[Provided data]

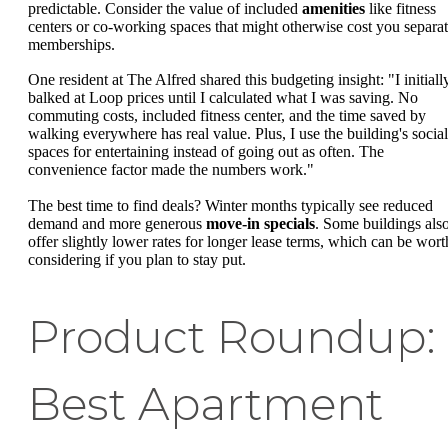
predictable. Consider the value of included
amenities
like fitness
centers or co-working spaces that might otherwise cost you separa
memberships.
One resident at The Alfred shared this budgeting insight: "I initiall
balked at Loop prices until I calculated what I was saving. No
commuting costs, included fitness center, and the time saved by
walking everywhere has real value. Plus, I use the building's social
spaces for entertaining instead of going out as often. The
convenience factor made the numbers work."
The best time to find deals? Winter months typically see reduced
demand and more generous
move-in specials
. Some buildings als
offer slightly lower rates for longer lease terms, which can be wort
considering if you plan to stay put.
Product Roundup:
Best Apartment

[/Provided data]

Repeat all of the entries above exactly. Keep pictures out of it.

* Result of this exercise *
predictable. Consider the value of included
amenities
like fitness
centers or co-working spaces that might otherwise cost you separa
memberships.
One resident at The Alfred shared this budgeting insight: "I initiall
balked at Loop prices until I calculated what I was saving. No
commuting costs, included fitness center, and the time saved by
walking everywhere has real value. Plus, I use the building's social
spaces for entertaining instead of going out as often. The
convenience factor made the numbers work."
The best time to find deals? Winter months typically see reduced
demand and more generous
move-in specials
. Some buildings als
offer slightly lower rates for longer lease terms, which can be wort
considering if you plan to stay put.
Product Roundup:
Best Apartment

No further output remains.